В образах и поступках убийц страстотерпца акцентированы злоба и вероломство; убиение не мотивируется обидой и какой-либо объяснимой враждой преступников и жертвы. Отношение преступников и жертвы друг к другу «асимметричны», глубоко различны: страстотерпец любит своих врагов и прощает им, но эта любовь лишь ожесточает их сердца. Наиболее значимый случай: молитва юного Глеба в Сказании о Борисе и Глебе за участников и инициатора его убиения — Святополка. «Он же, видевъ, яко не вънемлють словесъ его, начать глаголати сице: „спасися, милый мой отче и господине Василие! Спасися мати и госпоже моя! <…> Спасися и ты, брате и поспешителю Ярославе! Спасися и ты, брате и враже Святопълче! Спасетеся и вы, братие дружино вси, спасетеся! уже не имамъ вас видети в житии семь, зане разлучаемъ есмь от васъ съ нужею“» [Жития 1916. С. 41].

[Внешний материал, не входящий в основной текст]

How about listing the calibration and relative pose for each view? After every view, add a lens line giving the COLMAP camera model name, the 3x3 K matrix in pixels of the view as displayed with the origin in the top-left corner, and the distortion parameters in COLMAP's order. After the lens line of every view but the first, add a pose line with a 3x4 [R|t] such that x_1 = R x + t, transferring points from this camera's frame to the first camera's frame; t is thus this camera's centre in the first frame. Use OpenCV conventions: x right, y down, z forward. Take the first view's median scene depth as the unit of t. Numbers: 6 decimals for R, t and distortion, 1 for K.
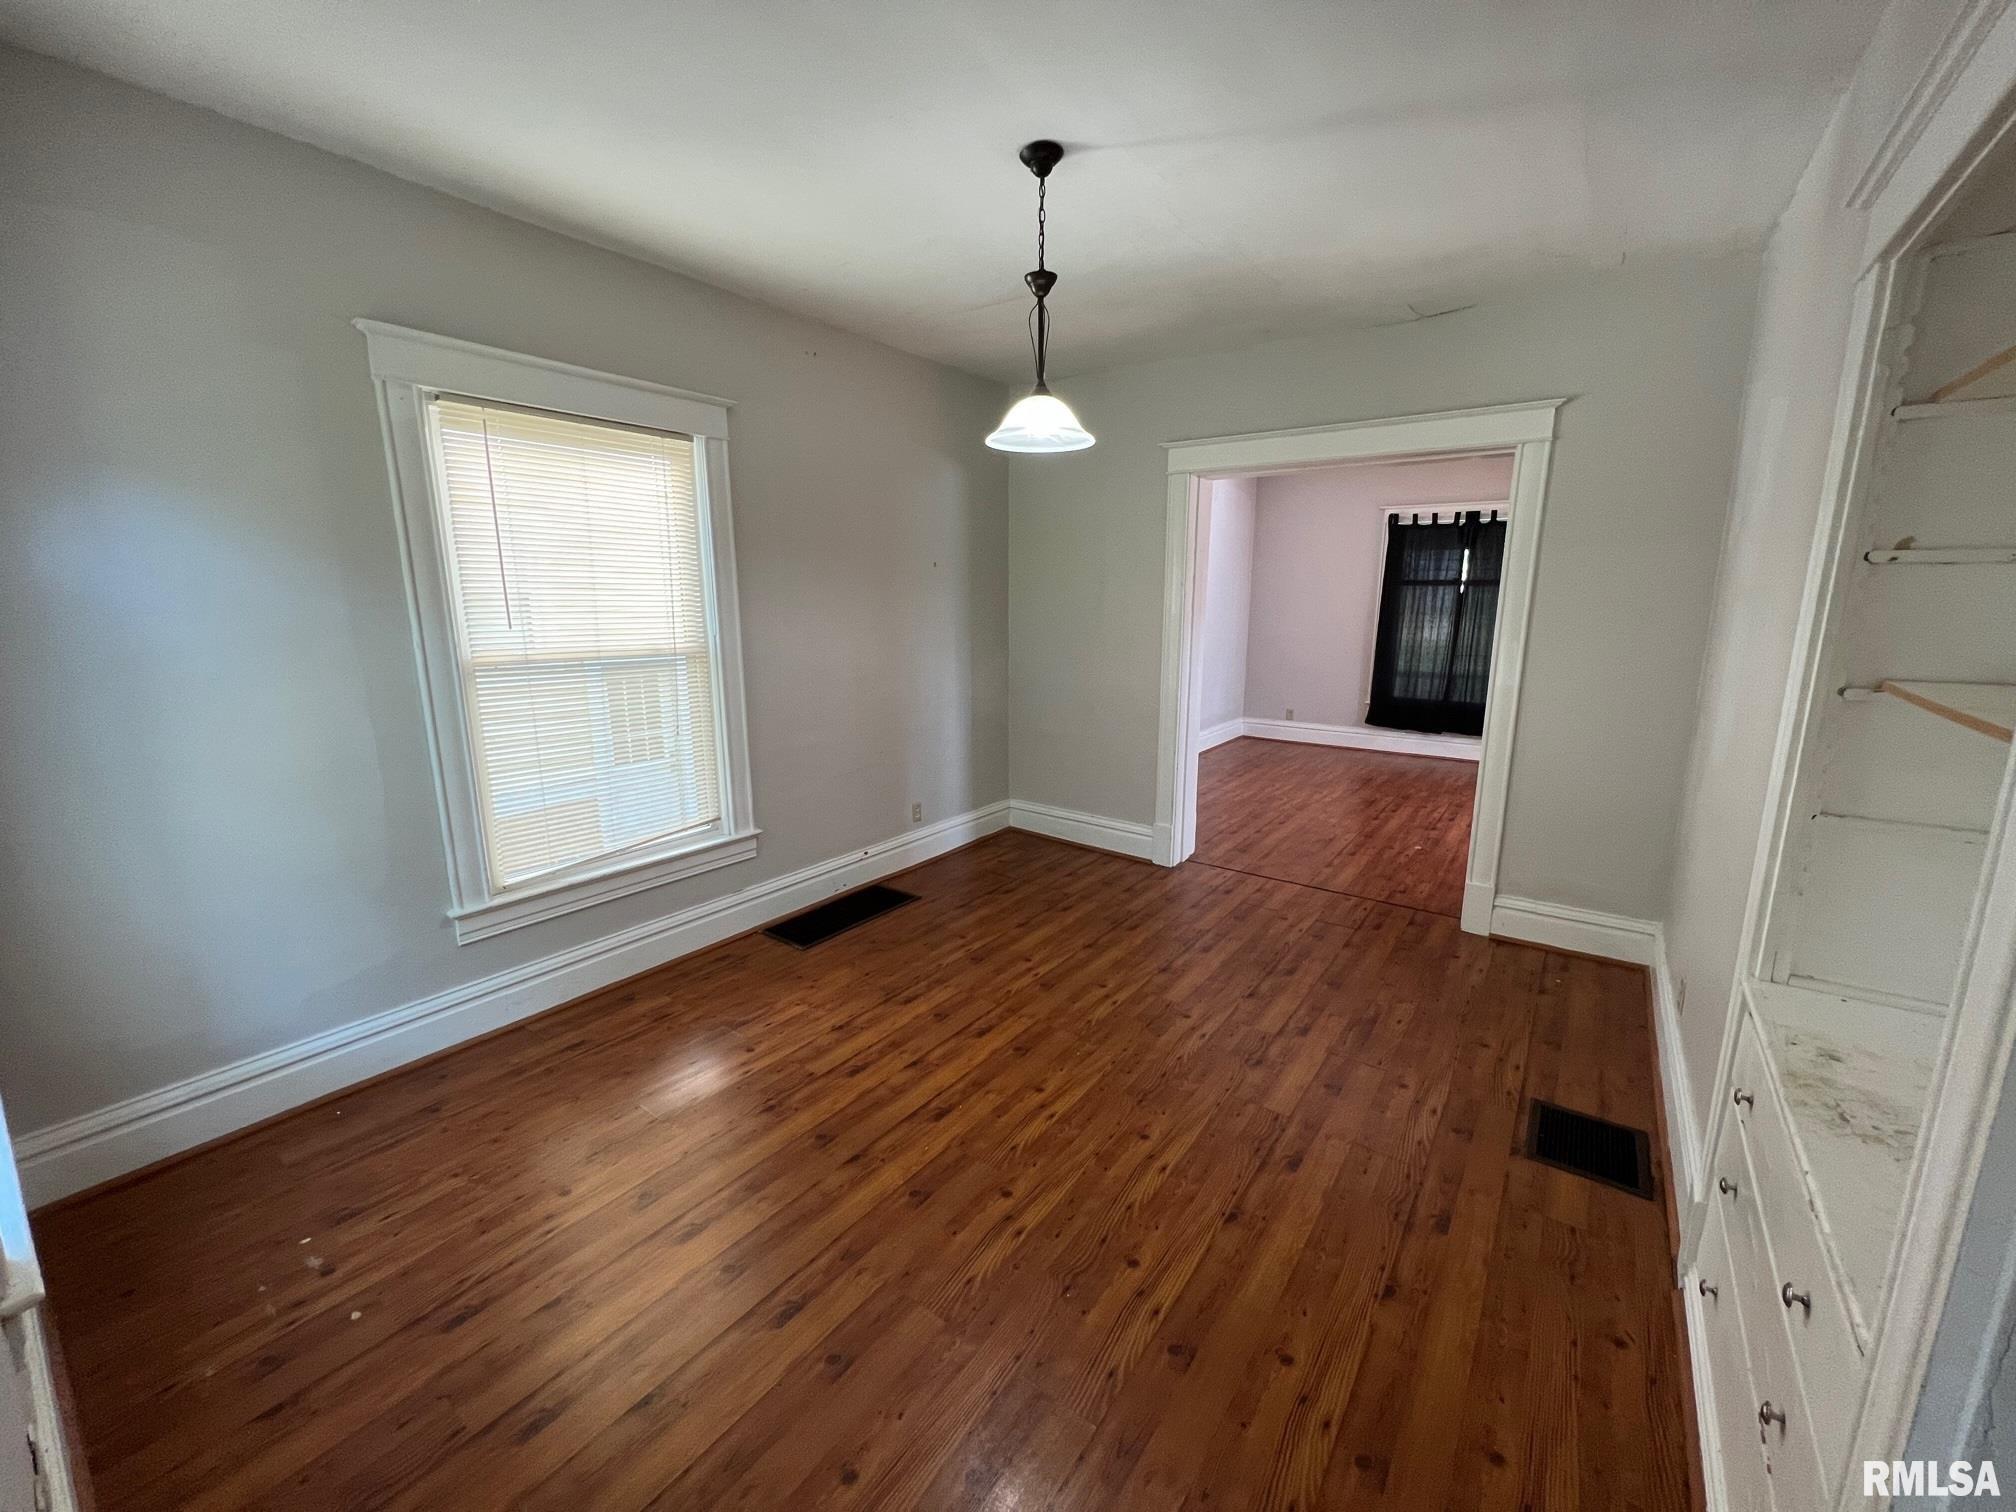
lens RADIAL K [[805.4, 0, 989.7], [0, 805.4, 751.9], [0, 0, 1]] dist [-0.006350, 0.000798]
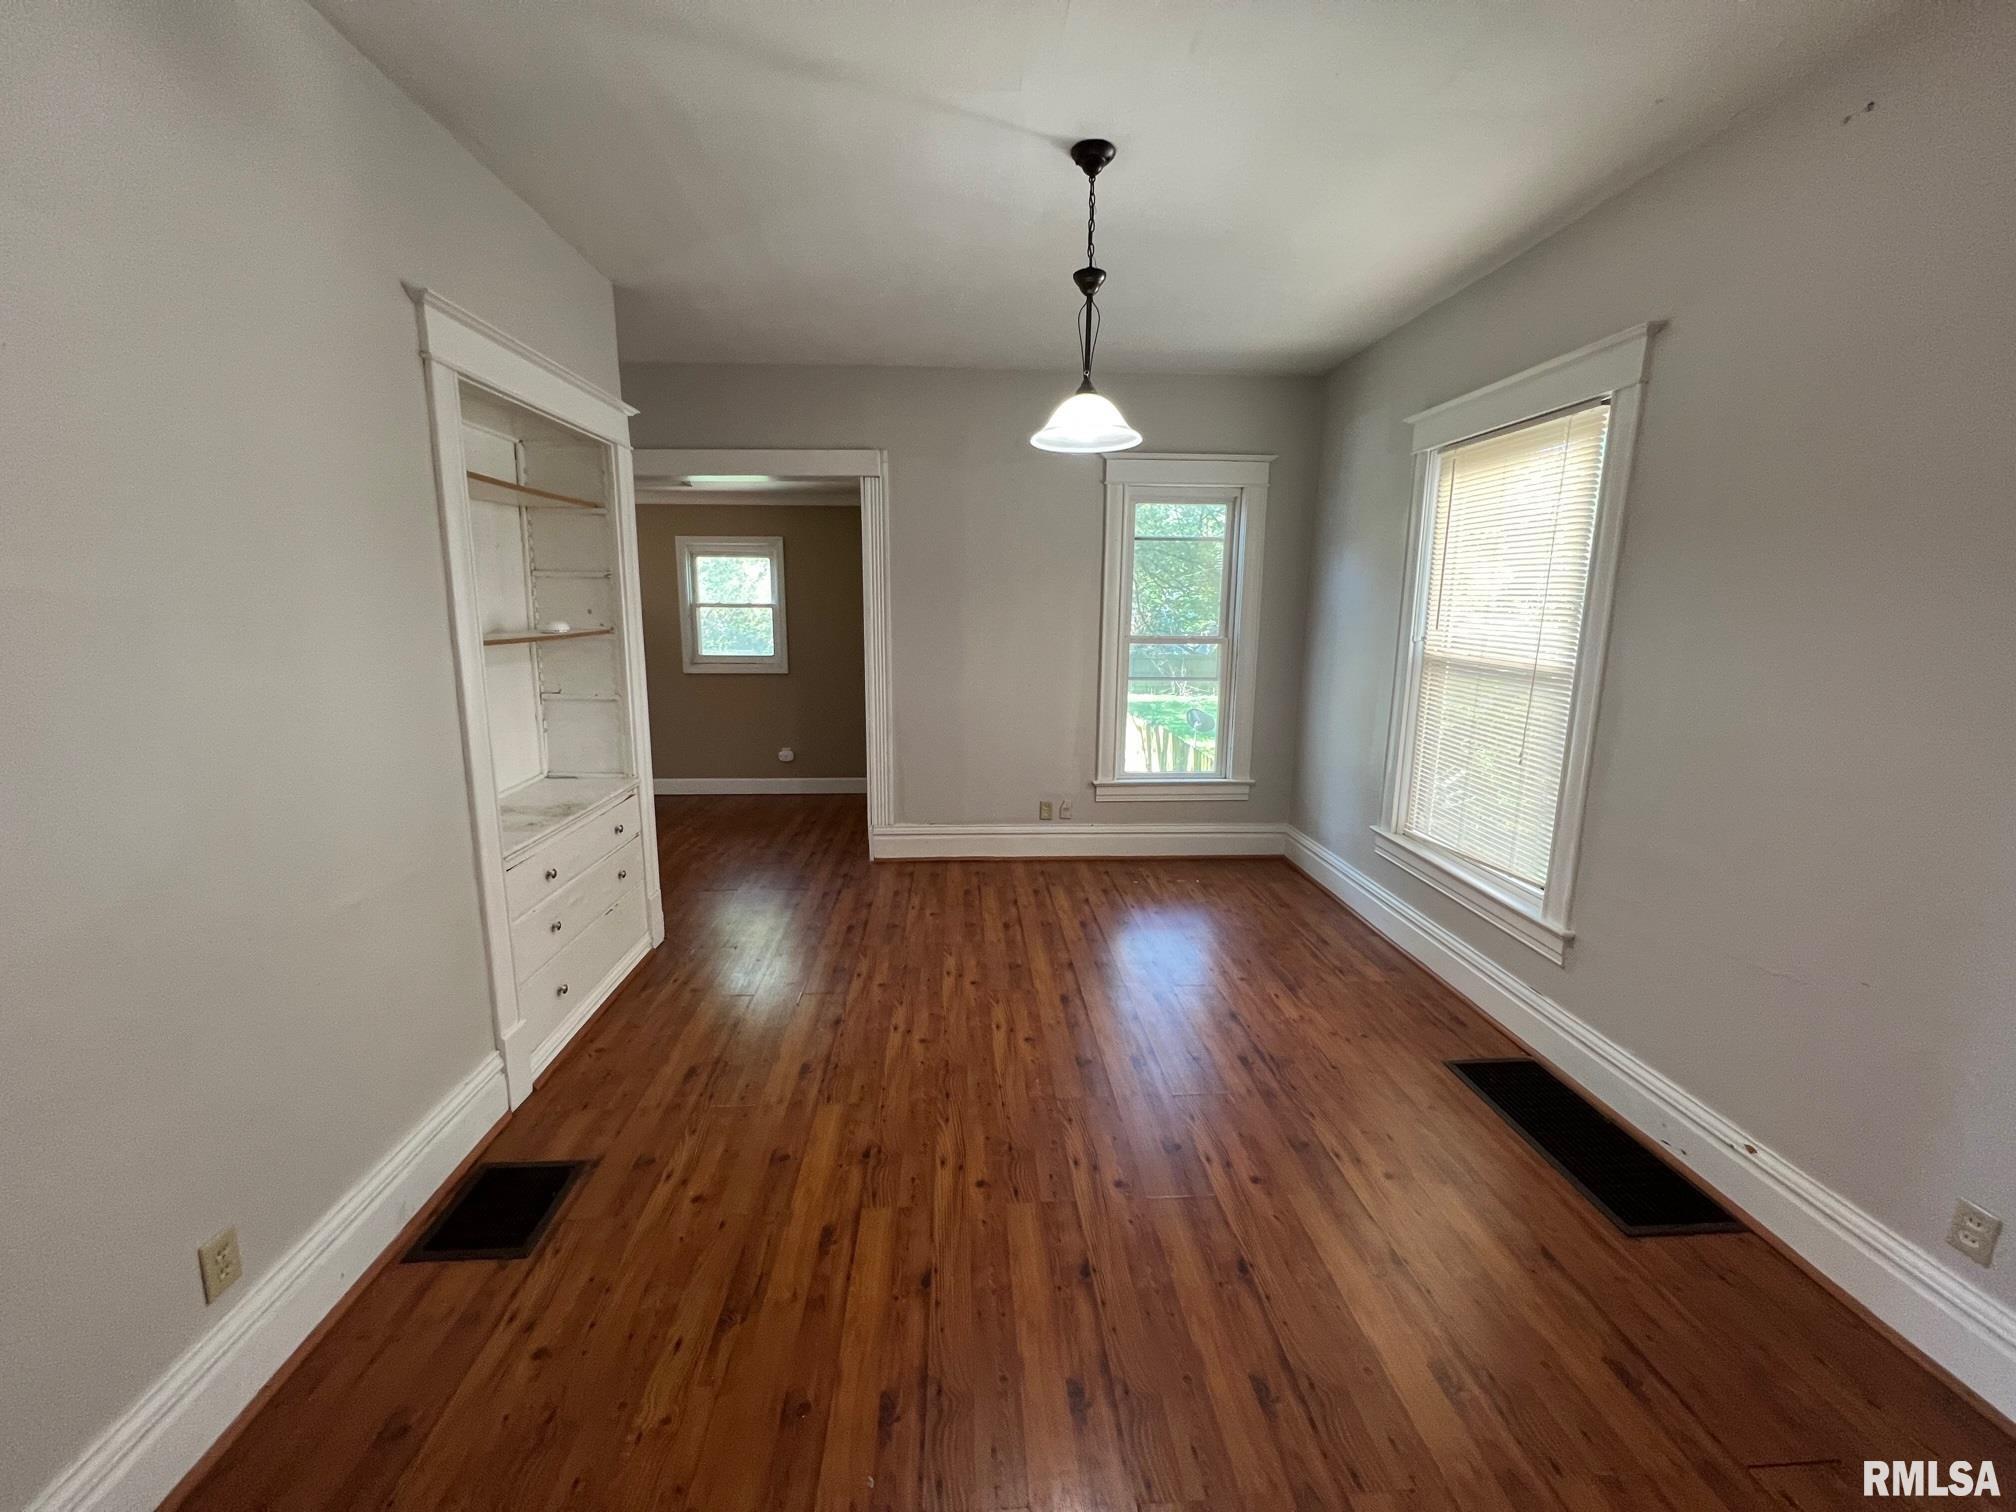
lens RADIAL K [[805.4, 0, 1015.2], [0, 805.4, 747.1], [0, 0, 1]] dist [-0.006350, 0.000798]
pose [[-0.752519, 0.109478, -0.649408, 0.677011], [-0.137044, 0.938468, 0.317012, -0.278633], [0.644154, 0.327554, -0.691212, 1.459620]]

Бесчеловечная сущность убийцы — «нового Каина» — особенно очевидно выражена в Сказании о Борисе и Глебе. Святополк — грешник, как бы лишенный земного отца. Точнее, он родился «от дъвою отьцю и брату сущю» [Жития 1916. С. 28]. Владимир взял в жены его мать, похищенную русами греческую монахиню, уже беременной от прежде убитого им Ярополка. Вот как интерпретирует этот мотив В. Н. Топоров: «Благодатная парность Бориса и Глеба, достигнутая их подлинно христианской кончиной, противостоит греховной „двойственности“ Святополка, их будущего убийцы, вызванной к существованию целой цепью предыдущих грехов. Действительно, грехам Святополка предшествует грех его настоящего отца Ярополка, который расстриг монахиню-гречанку „красоты деля лица ея… и зача от нея сего Святоплъка оканьнааго“, грех его названного (официального) отца князя Владимира, который „поганъи еще, убивъ Яропълка и поять жену его непраздьну сущю“, и грех его матери („Обаче и матере моея грехъ да не оцеститься…“). От „насильственной“ жены двух мужей „и родися сии оканьный Святопълкъ, и бысть отъ дъвою отьцю и брату сущю“. Тем самым Святополк, подобно Эдипу, оказывается персонажем, реализующим двойную парадигму: он выступает одновременно как сын и племянник князя Владимира, своего отца и дяди. Двойственность по происхождению и определяемому им актуальному статусу становится неотъемлемой характеристикой его нравственного облика: Святополк, конечно, злодей, но само злодейство находит себе путь вовне (реализуется) через его роковую раздвоенность („двойственность“) между мыслью и словом, словом и делом. Отсюда особая роль лицемерия, обмана, двойной тактики, двойной морали в поведении Святополка, резко отличающая его от первого братоубийцы Каина (можно думать, что эти черты Святополка в сильной степени определили устойчивость и эмоциональность отрицательной оценки этого князя, который был не только братоубийцей, но и „первообманщиком“). В этой „двойственности“ сам Святополк, пожалуй, не был виновен, но она оказалась тем изъяном, который предопределил грех и преступление Святополка. Иное дело — благодатная парность Бориса и Глеба, увенчивающая разный жизненный путь каждого из братьев» [Топоров 1995. С. 495–496].